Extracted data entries
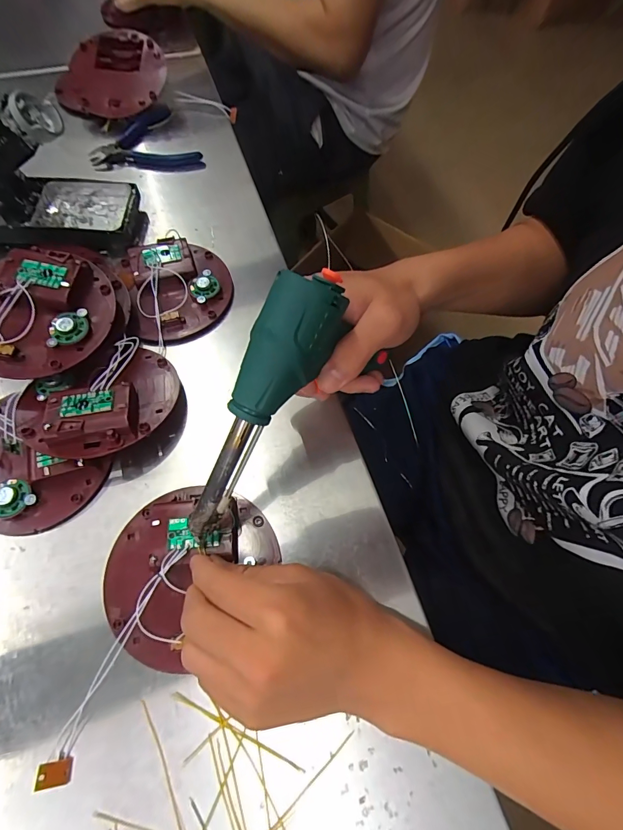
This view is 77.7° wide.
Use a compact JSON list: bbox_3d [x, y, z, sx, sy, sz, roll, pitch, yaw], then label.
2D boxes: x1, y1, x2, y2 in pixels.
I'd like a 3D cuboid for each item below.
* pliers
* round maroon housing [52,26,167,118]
[{"bbox_3d":[-0.208,-0.327,0.478,0.117,0.022,0.109,-32,71,-16],"label":"pliers"},{"bbox_3d":[-0.256,-0.431,0.494,0.143,0.051,0.110,-23,69,-12],"label":"round maroon housing"}]

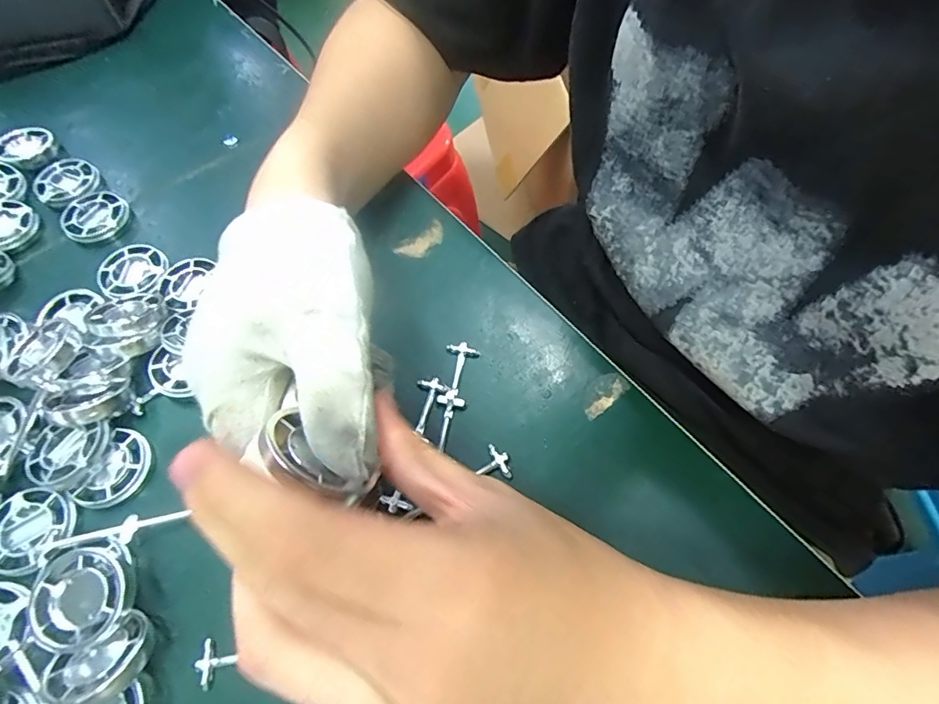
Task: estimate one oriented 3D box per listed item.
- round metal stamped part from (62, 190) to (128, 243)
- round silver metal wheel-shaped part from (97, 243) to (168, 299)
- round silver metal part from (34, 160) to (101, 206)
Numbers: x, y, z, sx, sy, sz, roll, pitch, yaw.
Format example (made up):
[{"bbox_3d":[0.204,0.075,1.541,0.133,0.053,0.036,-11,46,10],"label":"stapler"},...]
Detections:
[{"bbox_3d":[-0.245,-0.089,0.326,0.038,0.006,0.038,-1,64,1],"label":"round metal stamped part"},{"bbox_3d":[-0.204,-0.049,0.301,0.043,0.007,0.038,25,67,13],"label":"round silver metal wheel-shaped part"},{"bbox_3d":[-0.274,-0.115,0.341,0.043,0.005,0.040,-1,64,1],"label":"round silver metal part"}]

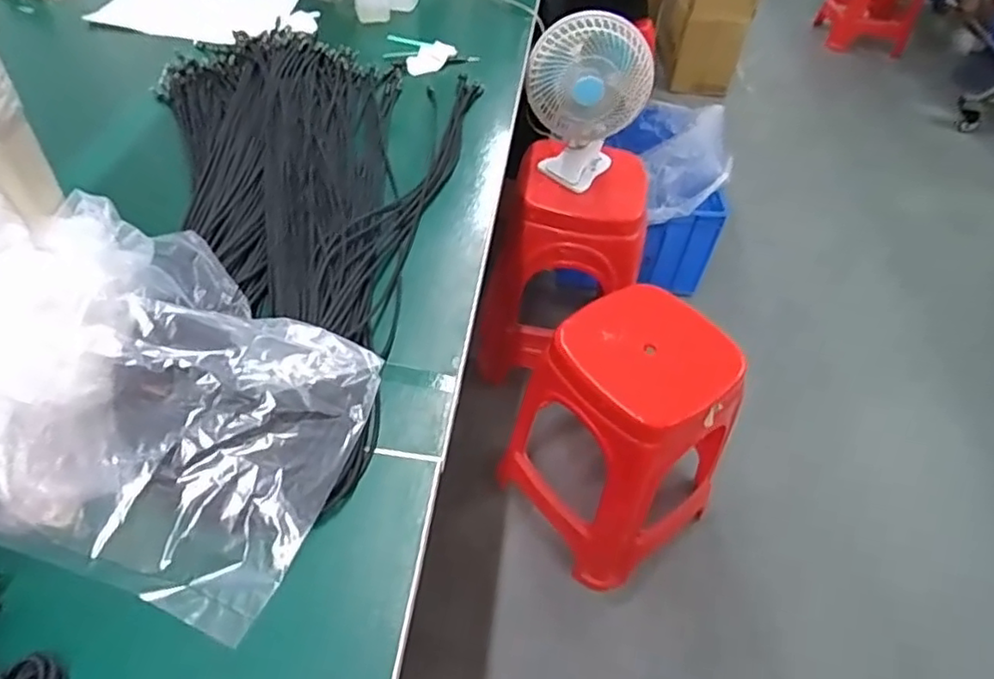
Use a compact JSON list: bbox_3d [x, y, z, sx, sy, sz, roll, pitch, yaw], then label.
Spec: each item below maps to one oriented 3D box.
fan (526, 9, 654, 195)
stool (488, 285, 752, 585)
[{"bbox_3d":[0.164,-0.427,1.161,0.197,0.318,0.129,16,48,8],"label":"fan"},{"bbox_3d":[0.228,0.177,1.164,0.301,0.455,0.304,-25,55,-27],"label":"stool"}]

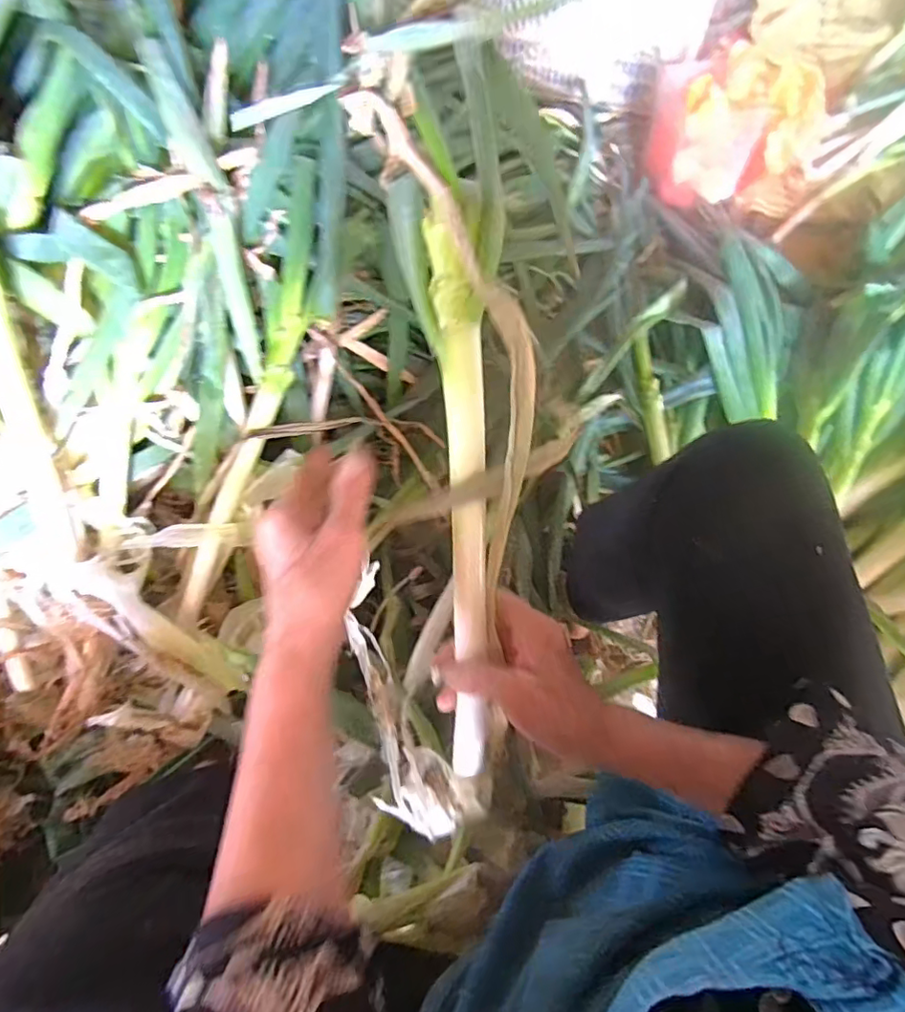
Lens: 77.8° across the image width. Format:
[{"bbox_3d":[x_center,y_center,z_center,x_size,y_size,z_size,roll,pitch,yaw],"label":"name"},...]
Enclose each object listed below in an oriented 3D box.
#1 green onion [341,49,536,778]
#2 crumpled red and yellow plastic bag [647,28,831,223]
[{"bbox_3d":[0.008,-0.050,0.365,0.085,0.058,0.455,-5,95,0],"label":"green onion"},{"bbox_3d":[0.479,-0.629,0.934,0.293,0.164,0.140,19,69,10],"label":"crumpled red and yellow plastic bag"}]

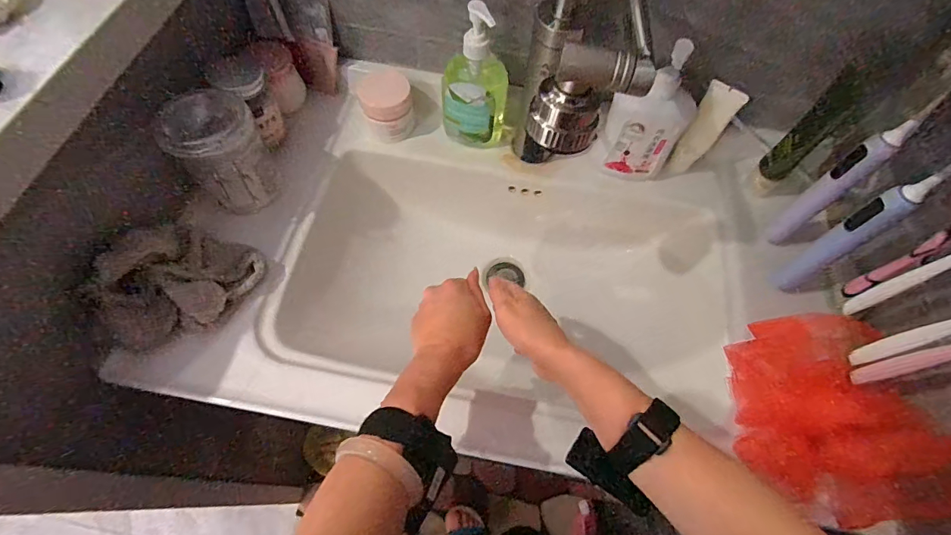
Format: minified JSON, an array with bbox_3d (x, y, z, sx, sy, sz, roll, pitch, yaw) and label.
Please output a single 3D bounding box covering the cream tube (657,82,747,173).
[{"bbox_3d":[0.292,-0.174,0.571,0.046,0.137,0.027,9,62,1],"label":"cream tube"}]

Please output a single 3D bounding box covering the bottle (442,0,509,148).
[{"bbox_3d":[0.002,-0.232,0.551,0.089,0.185,0.047,8,62,0],"label":"bottle"}]

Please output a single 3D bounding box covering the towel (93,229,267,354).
[{"bbox_3d":[-0.309,0.019,0.459,0.091,0.088,0.151,26,64,10],"label":"towel"}]

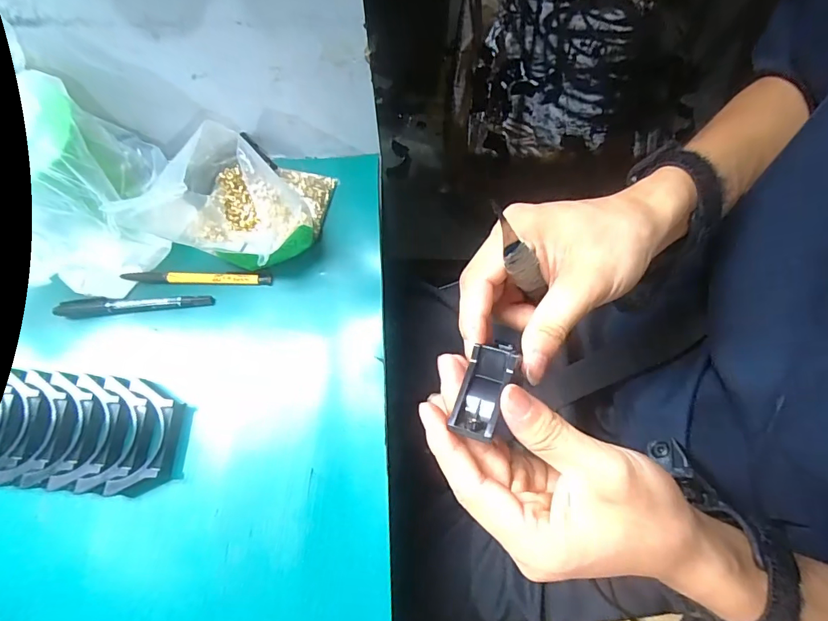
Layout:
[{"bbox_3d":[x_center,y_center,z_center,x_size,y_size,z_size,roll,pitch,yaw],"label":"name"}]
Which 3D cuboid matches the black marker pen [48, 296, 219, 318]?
[{"bbox_3d":[-0.256,-0.006,0.409,0.138,0.010,0.017,-5,73,-1],"label":"black marker pen"}]

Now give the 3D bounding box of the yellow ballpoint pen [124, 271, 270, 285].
[{"bbox_3d":[-0.204,-0.031,0.420,0.138,0.008,0.012,0,73,1],"label":"yellow ballpoint pen"}]

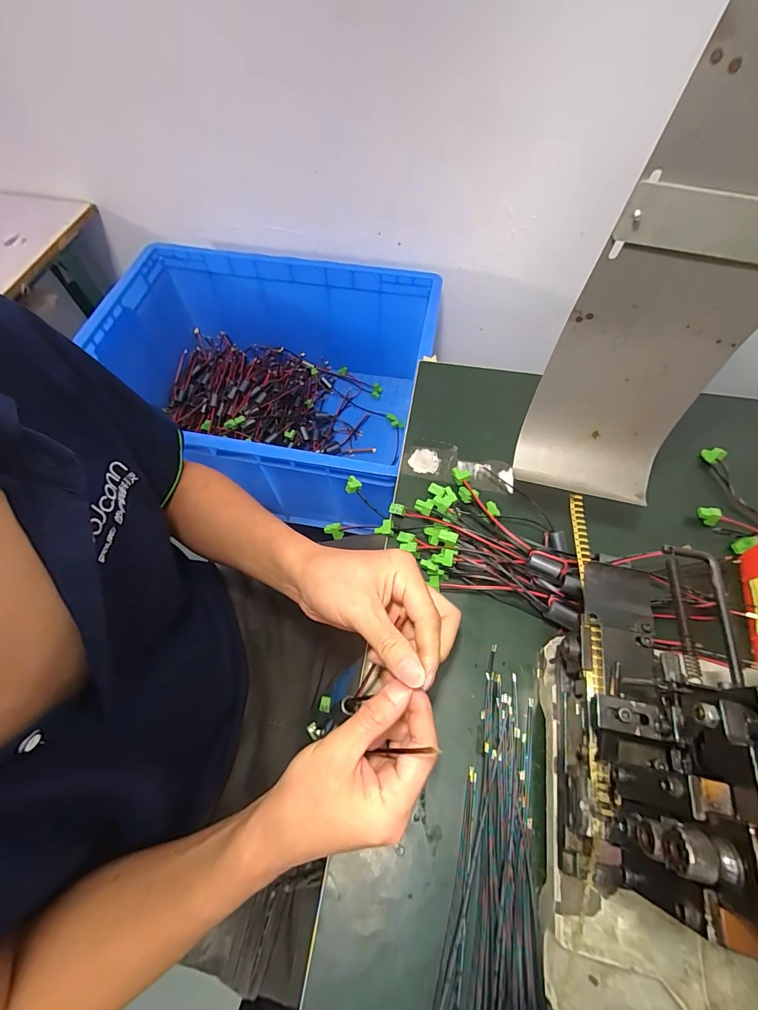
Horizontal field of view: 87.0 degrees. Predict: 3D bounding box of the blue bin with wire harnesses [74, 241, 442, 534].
[{"bbox_3d":[-0.189,-0.201,0.712,0.518,0.236,0.404,10,63,6],"label":"blue bin with wire harnesses"}]

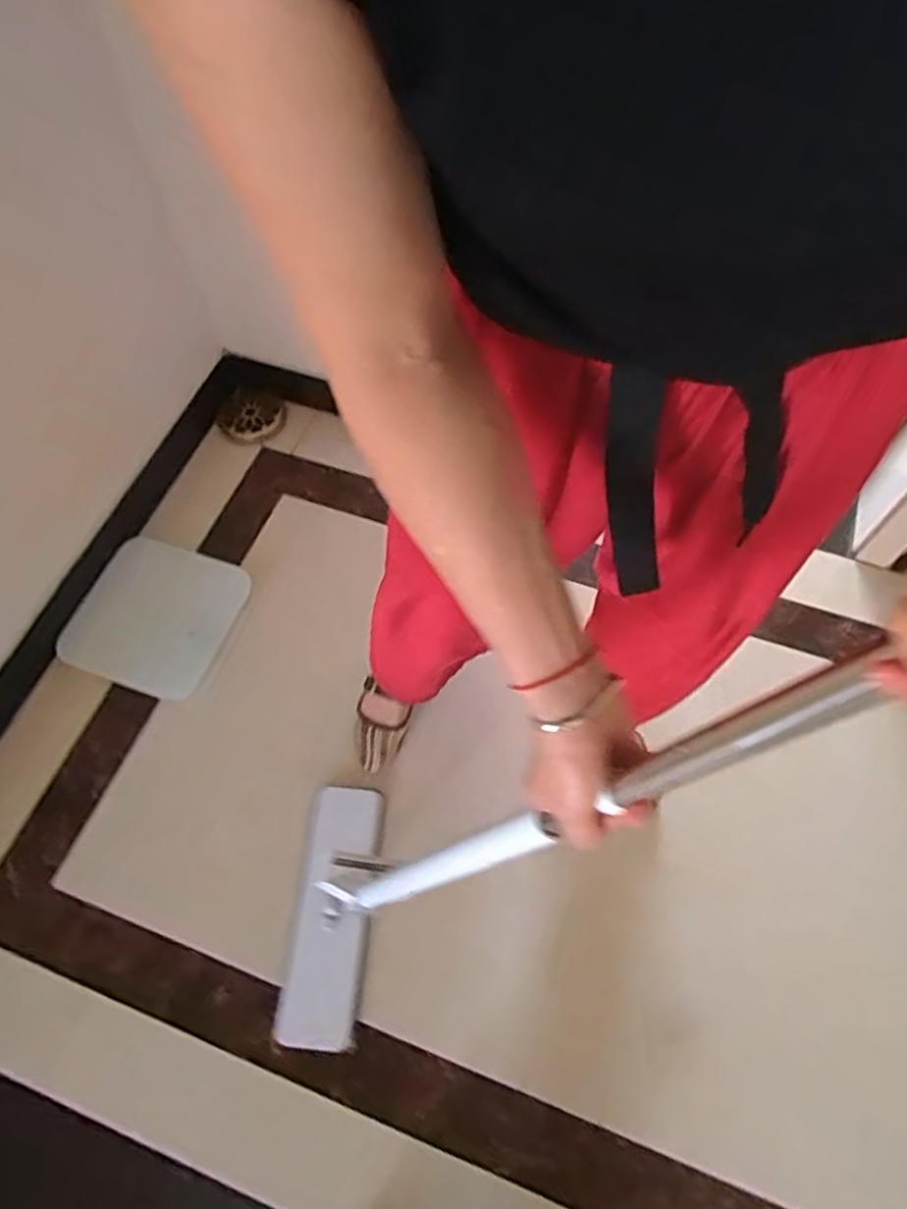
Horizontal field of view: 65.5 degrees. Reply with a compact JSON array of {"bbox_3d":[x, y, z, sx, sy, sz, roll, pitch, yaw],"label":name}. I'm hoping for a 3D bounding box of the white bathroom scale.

### DIRECTIONS FOR THIS TASK
Search the entries above for the string "listed", and report each line where it occurs.

### EXPECTED ANSWER
Task: estimate one oriented 3D box per listed item.
Enclose each object listed below in an oriented 3D box.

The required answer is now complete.